Version comparison data:
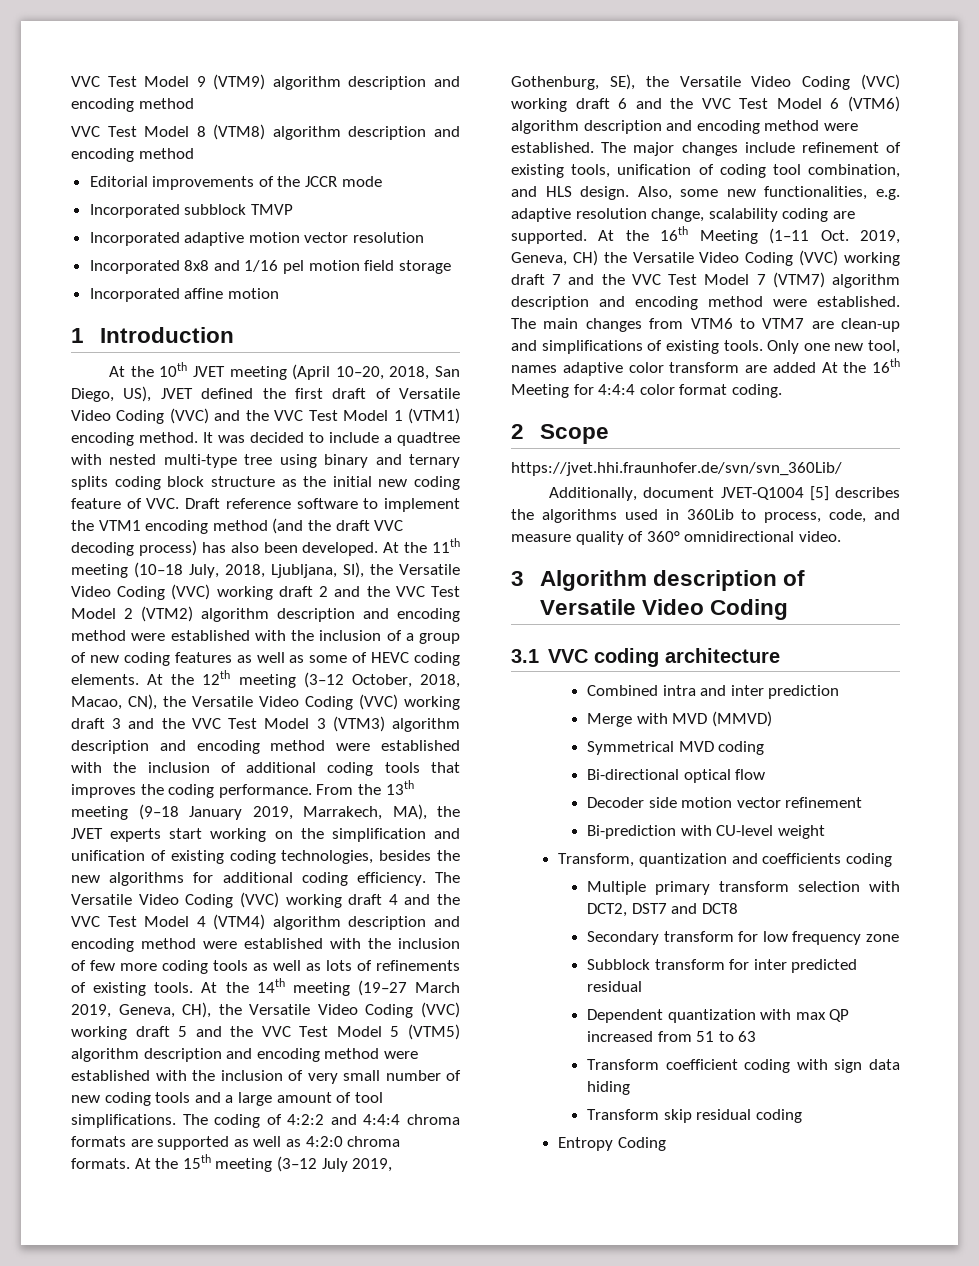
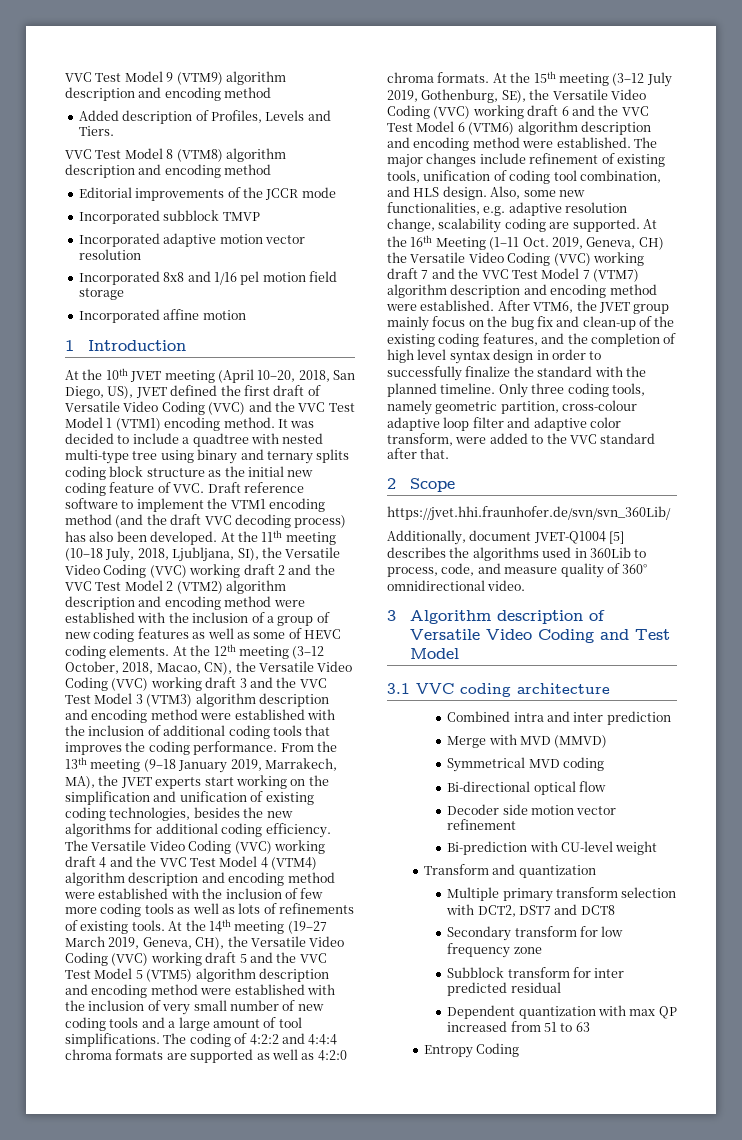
(194, 103) none -> [78,110,331,124] [78,126,114,136] // Added description of Profiles, Levels and Tiers.
[511,318,900,332] [511,340,900,354] [511,358,900,376] [511,384,782,398] The main changes from VTM6 to VTM7 are clean-up and simplifications of existing tools. Only one new tool, names adaptive color transform are added At the 16th Meeting for 4:4:4 color format coding. -> [497,300,670,314] [387,316,675,331] [387,333,677,347] [387,349,602,364] [387,366,646,381] [387,383,645,398] [387,400,638,415] [387,417,621,431] [387,433,656,446] [387,448,450,459] After VTM6, the JVET group mainly focus on the bug fix and clean-up of the existing coding features, and the completion of high level syntax design in order to successfully finalize the standard with the planned timeline. Only three coding tools, namely geometric partition, cross-colour adaptive loop filter and adaptive color transform, were added to the VVC standard after that.
(788, 609) none -> [600,629,671,640] [410,648,460,659] and Test Model
[558,853,892,867] Transform, quantization and coefficients coding -> [423,864,596,878] Transform and quantization
[587,1059,900,1073] [587,1081,631,1095] [587,1109,802,1123] // Transform coefficient coding with sign data hiding // Transform skip residual coding -> (590, 1027) none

EXERCISE PROMPT:
Above are the records; copy every line in them that holds the word "none".

EXERCISE OUTPUT:
(194, 103) none -> [78,110,331,124] [78,126,114,136] // Added description of Profiles, Levels and Tiers.
(788, 609) none -> [600,629,671,640] [410,648,460,659] and Test Model
[587,1059,900,1073] [587,1081,631,1095] [587,1109,802,1123] // Transform coefficient coding with sign data hiding // Transform skip residual coding -> (590, 1027) none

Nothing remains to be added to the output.